Last summer, I wrote a feature for Oregon Business about how the private sector helped pass Oregon’s education reform legislation — reforms business leaders argued would help improve the state’s long term economic outlook.

But in the ongoing discussion over education restructuring—and the role high quality K-20 schools play in educating, recruiting and retaining 21st century “knowledge workers” — the focus has been education content, not education facilities.

One aspect of school facilities management has been especially neglected: the need to seismically retrofit hundreds of K-12 classroom buildings.

The importance of the task cannot be overstated. More than 300,000 Oregon children attend school in buildings that could injure or kill them in a major earthquake. That major earthquake is coming. Scientists say there is a 40% probability of an 8.0 magnitude or higher seismic event striking the region in the next 50 years, a quake that is also expected to trigger a massive tsunami on the Oregon coast.

In an earthquake prone region, seismically safe schools should be a categorical imperative—and I say that not only because I suffered the anxiety of having kids who attended K-8 in a PPS building rated at 100 percent risk of collapse in an earthquake. And yet, as any parent knows, money for public education is in short supply, and seismic upgrades are often last on the list of a busy school district’s priorities.

Enter the private sector, which is stepping up its involvement in education policy. Seismic school safety may not be, specifically, a business problem. Yet the increasingly close relationship between private business and public education raises an intriguing question: Is there a business case for seismically retrofitting Oregon’s public schools? For answers, I turned to Edward Wolf, a local seismic school safety advocate and writer. His responses provide a fresh take on Oregon’s seismic school safety challenges, while also highlighting the role secure school buildings, in addition to strong school services, assume in sustaining the state’s economy.

OB:   Does business have a stake in the problem of quake deficient schools?

Wolf: Traditionally, seismic retrofits have been considered a safety investment, and for many people that is enough. But as Oregon comes to grips with the pervasiveness of the state’s earthquake risk, it’s now possible to enumerate the ways that seismic retrofit provides forms of risk reduction that benefit the broader economy.

The fact that seismic retrofit projects employ a range of labor-intensive building trades, achieving significant job creation as Oregon begins to emerge from the Great Recession, is an [important] business benefit. At the Floyd Light Middle School in East Portland, a comprehensive state-funded seismic retrofit last summer employed a general contractor, six subcontracting firms, and an average site crew of fifteen workers for three months. That business case explains itself.

OB: Is there a less obvious reason why school retrofits should matter to the business community?

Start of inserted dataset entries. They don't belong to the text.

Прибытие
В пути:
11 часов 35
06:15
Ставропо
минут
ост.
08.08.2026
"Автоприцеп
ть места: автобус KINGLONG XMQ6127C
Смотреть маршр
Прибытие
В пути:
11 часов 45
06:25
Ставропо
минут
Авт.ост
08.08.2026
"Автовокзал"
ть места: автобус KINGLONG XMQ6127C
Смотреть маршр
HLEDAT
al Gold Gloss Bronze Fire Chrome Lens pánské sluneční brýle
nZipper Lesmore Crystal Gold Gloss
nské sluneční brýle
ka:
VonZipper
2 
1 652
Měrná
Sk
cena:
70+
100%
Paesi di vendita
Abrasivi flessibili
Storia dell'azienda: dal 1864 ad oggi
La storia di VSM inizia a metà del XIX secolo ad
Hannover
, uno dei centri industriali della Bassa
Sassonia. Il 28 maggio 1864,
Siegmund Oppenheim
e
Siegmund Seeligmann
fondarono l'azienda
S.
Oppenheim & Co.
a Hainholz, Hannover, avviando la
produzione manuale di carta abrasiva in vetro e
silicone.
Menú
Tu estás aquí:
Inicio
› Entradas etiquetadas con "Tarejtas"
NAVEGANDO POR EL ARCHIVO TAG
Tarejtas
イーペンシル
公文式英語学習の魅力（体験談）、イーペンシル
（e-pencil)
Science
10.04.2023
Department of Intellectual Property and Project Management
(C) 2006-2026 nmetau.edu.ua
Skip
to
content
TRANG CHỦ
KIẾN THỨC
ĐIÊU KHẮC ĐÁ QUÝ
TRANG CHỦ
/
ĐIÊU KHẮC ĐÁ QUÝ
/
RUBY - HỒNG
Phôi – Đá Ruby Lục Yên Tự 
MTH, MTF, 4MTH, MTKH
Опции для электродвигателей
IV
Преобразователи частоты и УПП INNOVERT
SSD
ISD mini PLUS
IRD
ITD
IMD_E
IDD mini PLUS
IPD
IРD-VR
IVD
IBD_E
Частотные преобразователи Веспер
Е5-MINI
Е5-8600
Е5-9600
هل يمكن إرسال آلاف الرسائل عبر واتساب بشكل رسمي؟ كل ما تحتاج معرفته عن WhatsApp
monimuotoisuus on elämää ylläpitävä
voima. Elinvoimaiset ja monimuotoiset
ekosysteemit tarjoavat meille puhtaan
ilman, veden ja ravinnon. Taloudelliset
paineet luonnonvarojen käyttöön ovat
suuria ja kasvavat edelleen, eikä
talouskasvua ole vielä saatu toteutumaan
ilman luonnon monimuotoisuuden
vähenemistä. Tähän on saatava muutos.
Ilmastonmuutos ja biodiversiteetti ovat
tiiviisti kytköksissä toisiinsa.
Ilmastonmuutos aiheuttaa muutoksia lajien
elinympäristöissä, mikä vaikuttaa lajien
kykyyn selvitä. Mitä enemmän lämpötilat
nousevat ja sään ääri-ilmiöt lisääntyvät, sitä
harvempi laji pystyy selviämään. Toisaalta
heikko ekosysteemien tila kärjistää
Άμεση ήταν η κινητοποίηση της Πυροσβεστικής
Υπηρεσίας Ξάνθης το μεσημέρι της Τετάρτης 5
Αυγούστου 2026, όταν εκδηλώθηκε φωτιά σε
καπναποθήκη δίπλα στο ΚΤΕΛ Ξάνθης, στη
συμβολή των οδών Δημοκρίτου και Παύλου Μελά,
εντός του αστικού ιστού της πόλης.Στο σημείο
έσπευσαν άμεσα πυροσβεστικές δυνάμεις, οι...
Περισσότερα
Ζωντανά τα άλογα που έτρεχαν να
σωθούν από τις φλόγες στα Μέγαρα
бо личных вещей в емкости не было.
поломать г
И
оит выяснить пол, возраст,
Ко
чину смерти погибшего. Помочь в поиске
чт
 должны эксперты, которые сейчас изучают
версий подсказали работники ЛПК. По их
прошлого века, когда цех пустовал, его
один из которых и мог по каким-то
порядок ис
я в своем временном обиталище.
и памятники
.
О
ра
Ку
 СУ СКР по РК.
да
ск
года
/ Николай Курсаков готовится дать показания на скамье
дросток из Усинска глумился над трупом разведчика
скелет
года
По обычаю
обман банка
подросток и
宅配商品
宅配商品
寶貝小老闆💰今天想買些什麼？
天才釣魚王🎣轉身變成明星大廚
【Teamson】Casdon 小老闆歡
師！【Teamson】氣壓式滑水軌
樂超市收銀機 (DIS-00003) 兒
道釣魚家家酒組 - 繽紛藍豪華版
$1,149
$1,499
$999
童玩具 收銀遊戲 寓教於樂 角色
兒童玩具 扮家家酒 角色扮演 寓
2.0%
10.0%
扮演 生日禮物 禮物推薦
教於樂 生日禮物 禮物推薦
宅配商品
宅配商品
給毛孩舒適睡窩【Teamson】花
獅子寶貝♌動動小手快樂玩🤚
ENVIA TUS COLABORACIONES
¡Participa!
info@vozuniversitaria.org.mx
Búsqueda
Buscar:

Wolf: The insurance case is less familiar. As local communities and the state make long-term investments to modernize the energy and water systems of old school buildings–for example, in the state’s Cool Schools program — and to pay off those investments from the savings realized, seismic strengthening helps ensure that the payback will not be interrupted or ended by earthquake damage.

OB: What is the relationship between seismically safe schools and business continuity planning?

Wolf: One key to economic recovery from a regional disaster is a functional school system. Workers cannot return to their own jobs after a disaster if their children are unable to attend school. Seismic retrofits can ensure that at least some schools within a district remain intact and functional after an earthquake, and classes can resume. A normal school routine allows commerce to resume, freeing the main engine for recovery from disaster.

Linda Baker is managing editor of Oregon Business.